The book concludes with this final summary:
Impediments to future growth
Lack of knowledge by government regulators and legislators
Foremost is the failure of the European Commission and many European
governments to recognize the art economy as a significant source of
employment and export earnings, which generates learning and does
not require public subsidy.
The European Commission has not implemented a basic economic
principle: When considering the application of taxation and regulatory
strictures on a global trading sector, analysis should be made of the
implications of those taxes and restrictions on the international flow of
business.
The failure to gather comprehensive economic data and provide
timely analysis based on consistent nomenclature is a key indicator of
the Commission's lack of interest in the European art market.
In general, European taxes and regulatory structures have led to a widely
held perception that Europe is a complicated, costly place to do business.
Even without the special taxes now being levied on the trade in art and
antiques at the EU level, the marginal tax rates on earned income and
capital gains tax rates in a number of EU countries appear to be in
danger of stifling the formation of capital and the creation of wealth.
During depth interviews and in polling results, dealers in Europe often
report the ways they feel they have been pushed into avoiding what
they see as the strangulation of initiative by regulations and taxation
brought about for no apparent greater good, and often at odds with
sound public policy and common sense.
Dealers in different countries describe a common European plight:
that the totality of taxation and regulatory strictures makes it unlikely
if not impossible for newer dealers to create sufficient economic mass
for their heirs to be able to continue in the business, preserving
knowledge, trading patterns, and an element of social continuity.
Any additional restrictions on the movement of art across national
boundaries, in response to taxation or heritage concerns, would
further add to the costs and regulatory burdens borne by the European
art market.
Lack of Technology Investment
In many other sectors, industry leaders have been able to establish
effective communication networks. These have served to inform
members very rapidly of pending legislative peril, or to expedite the
rapid diffusion of market intelligence. In many instances, it has been
possible to link pools of critical inventory so that both commodity items
and high priced specialty supplies could be accessed by all key market
makers in a highly efficient manner.
The art trade has lacked this sort of infrastructure and, despite
its global reach, still relies on inefficient communication and reporting
of critical information within the sector. Much of this situation could be
corrected by a higher level of technology investment by dealers, especially,
but also by trade associations that could serve an enhanced role. Across the
trade, dealers spend about 1% of total sales on technology for hardware,
software and consultants combined. When compared with other knowledge businesses,
the art sector invests too little.
Lack of Institutional Business Infrastructure and Capital Formation
Although about 30% of all trade in the sector is between commercial
entities - dealers buying and selling among themselves and through the
auction houses - there is virtually no specialized distribution channel or
infrastructure dedicated to serve the sizable institutional trade.
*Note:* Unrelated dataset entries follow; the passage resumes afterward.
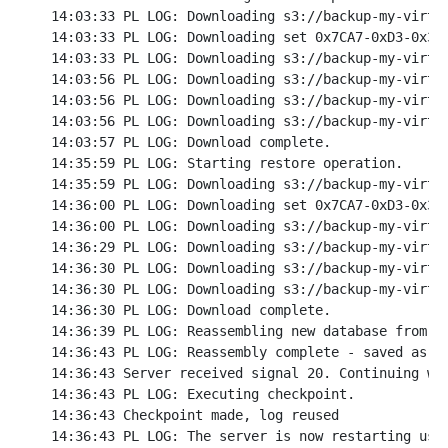
14:03:33 PL LOG: Downloading s3://backup-my-virtuo
14:03:33 PL LOG: Downloading set 0x7CA7-0xD3-0x3C 
14:03:33 PL LOG: Downloading s3://backup-my-virtuo
14:03:56 PL LOG: Downloading s3://backup-my-virtuo
14:03:56 PL LOG: Downloading s3://backup-my-virtuo
14:03:56 PL LOG: Downloading s3://backup-my-virtuo
14:03:57 PL LOG: Download complete.

14:35:59 PL LOG: Starting restore operation.

14:35:59 PL LOG: Downloading s3://backup-my-virtuo
14:36:00 PL LOG: Downloading set 0x7CA7-0xD3-0x3C 
14:36:00 PL LOG: Downloading s3://backup-my-virtuo
14:36:29 PL LOG: Downloading s3://backup-my-virtuo
14:36:30 PL LOG: Downloading s3://backup-my-virtuo
14:36:30 PL LOG: Downloading s3://backup-my-virtuo
14:36:30 PL LOG: Download complete.

14:36:39 PL LOG: Reassembling new database from ba
14:36:43 PL LOG: Reassembly complete - saved as re
14:36:43 Server received signal 20. Continuing wit
14:36:43 PL LOG: Executing checkpoint.

14:36:43 Checkpoint made, log reused

14:36:43 PL LOG: The server is now restarting usin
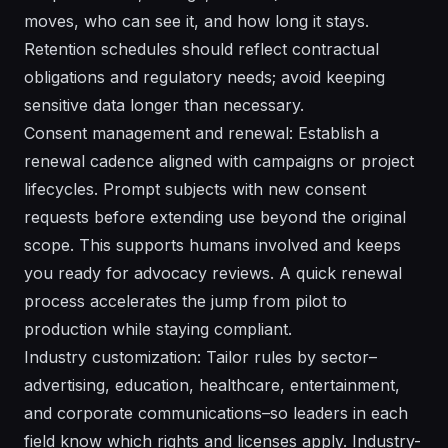
moves, who can see it, and how long it stays.
Retention schedules should reflect contractual
obligations and regulatory needs; avoid keeping
sensitive data longer than necessary.
Consent management and renewal: Establish a
renewal cadence aligned with campaigns or project
lifecycles. Prompt subjects with new consent
requests before extending use beyond the original
scope. This supports humans involved and keeps
you ready for advocacy reviews. A quick renewal
process accelerates the jump from pilot to
production while staying compliant.
Industry customization: Tailor rules by sector–
advertising, education, healthcare, entertainment,
and corporate communications–so leaders in each
field know which rights and licenses apply. Industry-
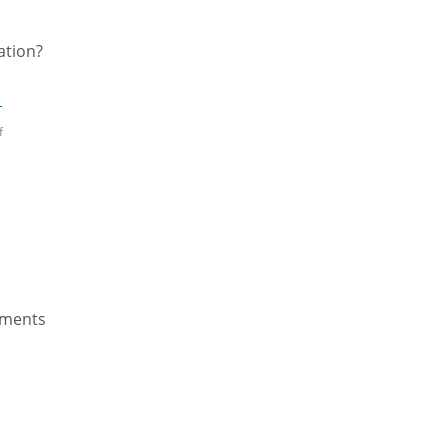
ation?
d
→
f
lements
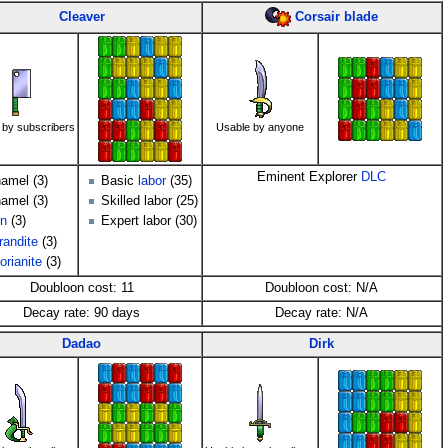
Corsair blade
Cleaver
 by subscribers
Usable by anyone
Eminent Explorer
DLC
amel (3)
Basic
labor
(35)
amel (3)
Skilled labor (25)
on
(3)
Expert labor (30)
randite
(3)
orianite
(3)
Doubloon cost: 11
Doubloon cost: N/A
Decay rate: 90 days
Decay rate: N/A
Dadao
Dirk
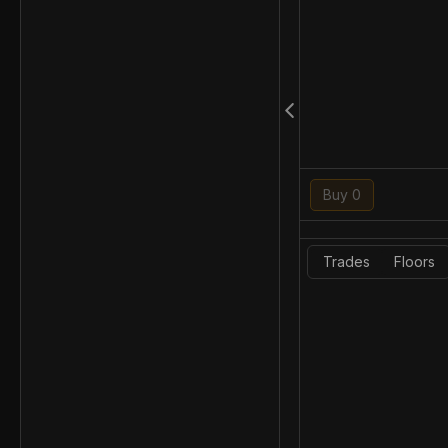
Buy 0
Trades
Floors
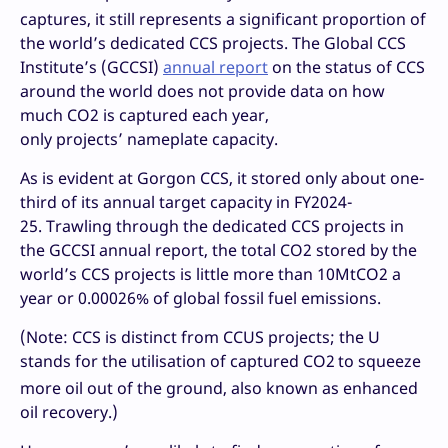
captures, it still represents a significant proportion of
the world’s dedicated CCS projects. The Global CCS
Institute’s (GCCSI)
annual report
on the status of CCS
around the world does not provide data on how
much CO2 is captured each year,
only projects’ nameplate capacity.
As is evident at Gorgon CCS, it stored only about one-
third of its annual target capacity in FY2024-
25. Trawling through the dedicated CCS projects in
the GCCSI annual report, the total CO2 stored by the
world’s CCS projects is little more than 10MtCO2 a
year or 0.00026% of global fossil fuel emissions.
(Note: CCS is distinct from CCUS projects; the U
stands for the utilisation of captured CO2
to squeeze
more oil out of the ground, also known as enhanced
oil recovery.)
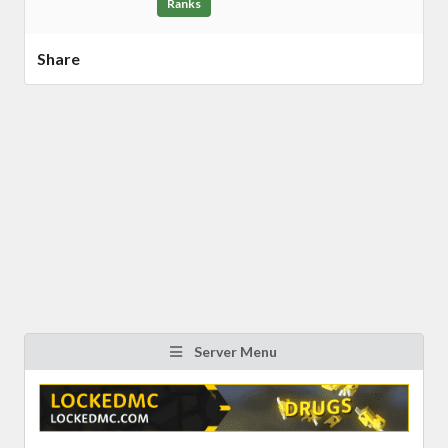
Ranks
Share
Server Menu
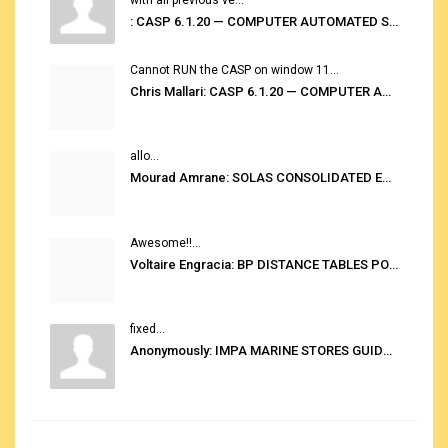
: CASP 6.1.20 — COMPUTER AUTOMATED STOWAGE PLANNING SYSTEM
Cannot RUN the CASP on window 11...
Chris Mallari: CASP 6.1.20 — COMPUTER AUTOMATED STOWAGE PLANNING SYSTEM
allo...
Mourad Amrane: SOLAS CONSOLIDATED EDITION 2020
Awesome!!...
Voltaire Engracia: BP DISTANCE TABLES PORT TO PORT PRO V.2.0
fixed...
Anonymously: IMPA MARINE STORES GUIDE 6TH EDITION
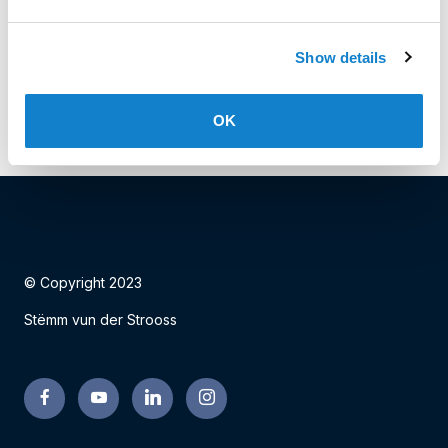
Date: 02.11.2023
Show details
Facebook
Twitter
LinkedIn
OK
© Copyright 2023
Stëmm vun der Strooss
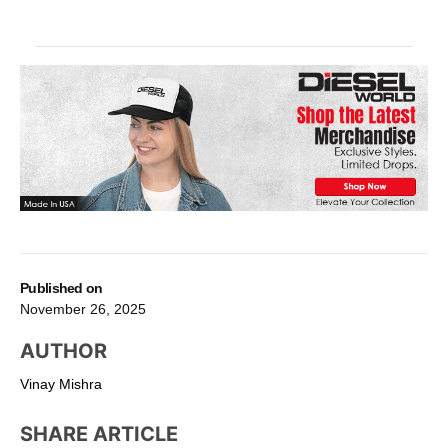
Published on
November 26, 2025
AUTHOR
Vinay Mishra
SHARE ARTICLE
Neither
technology platforms nor banking facilities exist on a suitable scale to
facilitate such intra-trade commerce.
Because of very high levels of taxation that discourage entrepreneurship
and the accumulation of wealth in Europe, younger art dealers cannot grow
their businesses competitively. In a knowledge business such as the art trade,
economic forces that harm the continuity of an orderly succession of rising leaders
effectively disrupt the flow of its very life blood.